Unfortunately, the message delivered by the Chairman lacked any sort of empathy. Instead, it was an off-the-cuff announcement about the facts and figures that were most important to him. For some reason, this experience stuck with me in an unsavoury way.
My recurring memory of this reminded me of an HBR article written by Peggy Klaus about bringing more humanity into executive communications.
I encourage you to read this, but in summary, here are some points to keep in mind:
Default to genuine communication that leans more toward emotion vs. logic.
Ask yourself what's in it for the listener, as in how are you leaving them better off than you started your speech.
Be willing to be vulnerable as it humanizes you and helps build trust with your team.
When I look back on this client engagement, I realize that there are very successful leaders who default to the facts and figures (to this Chairman's credit, his organization is an outlier of financial success).
However, there was a missed opportunity to bolster the resolve of the team, simply by changing his approach and the words he used.
ON MY MIND:
Trust - The Next Technology Frontier?: We've never been at a lower point of trust than we are now. I'm not being hyperbolic.
When looking at our politics and our economies, there has been an exponential increase in misinformation and disinformation, increased motive lead censorship, overstepping of authorities and echo chambers that provide little room for differing views.
Perhaps brought on by information overload, we, the consumers of media and simultaneously the revenue-generating product of social media companies, are inundated by headlines engineered to drive clicks first, entertain second and far down the list, provide validated information.
As we are collectively becoming aware of the powers and dangers of all media, like we became aware of the dangers of smoking, the problem will eventually be matched by a solution.
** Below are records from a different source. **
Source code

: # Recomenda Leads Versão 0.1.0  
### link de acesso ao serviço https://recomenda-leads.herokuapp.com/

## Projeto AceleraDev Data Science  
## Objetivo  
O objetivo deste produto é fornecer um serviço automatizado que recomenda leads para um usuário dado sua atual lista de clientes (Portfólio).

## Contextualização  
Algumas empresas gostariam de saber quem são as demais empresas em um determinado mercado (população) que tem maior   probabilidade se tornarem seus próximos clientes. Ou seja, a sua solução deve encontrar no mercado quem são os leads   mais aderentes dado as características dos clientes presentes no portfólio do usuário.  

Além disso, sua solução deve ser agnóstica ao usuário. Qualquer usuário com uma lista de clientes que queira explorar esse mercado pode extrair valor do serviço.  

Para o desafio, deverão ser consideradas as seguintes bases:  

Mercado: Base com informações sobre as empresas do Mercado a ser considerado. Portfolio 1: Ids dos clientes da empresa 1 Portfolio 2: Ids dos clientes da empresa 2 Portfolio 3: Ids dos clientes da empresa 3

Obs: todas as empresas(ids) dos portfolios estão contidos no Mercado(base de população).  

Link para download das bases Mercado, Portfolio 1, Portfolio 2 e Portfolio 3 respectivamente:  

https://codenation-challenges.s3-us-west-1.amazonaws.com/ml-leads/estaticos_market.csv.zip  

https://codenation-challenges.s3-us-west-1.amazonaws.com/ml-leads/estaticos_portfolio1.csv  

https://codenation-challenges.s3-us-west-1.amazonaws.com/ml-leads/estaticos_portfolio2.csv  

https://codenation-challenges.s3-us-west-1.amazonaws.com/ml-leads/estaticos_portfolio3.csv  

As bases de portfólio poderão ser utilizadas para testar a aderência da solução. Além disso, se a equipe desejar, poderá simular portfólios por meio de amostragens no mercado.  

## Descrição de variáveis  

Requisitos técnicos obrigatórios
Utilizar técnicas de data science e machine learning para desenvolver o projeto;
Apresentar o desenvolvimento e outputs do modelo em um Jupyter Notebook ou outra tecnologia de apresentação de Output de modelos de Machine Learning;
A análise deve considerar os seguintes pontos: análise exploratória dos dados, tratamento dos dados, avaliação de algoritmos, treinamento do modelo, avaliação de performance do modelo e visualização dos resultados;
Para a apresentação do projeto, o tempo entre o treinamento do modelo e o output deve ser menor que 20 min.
It will be a David vs. Goliath scenario, but I believe we will see free enterprise tackle this problem.
So it begs the question - how could technology play a part in the rebuilding of trust? What role would decentralization and blockchain play in this? What analog is there that could be reflected and refined in digital?
I have no conclusions (yet), but share some food for thought.
QUOTE TO PONDER:
Trust is the glue of life. It's the foundational principle that holds all relationships.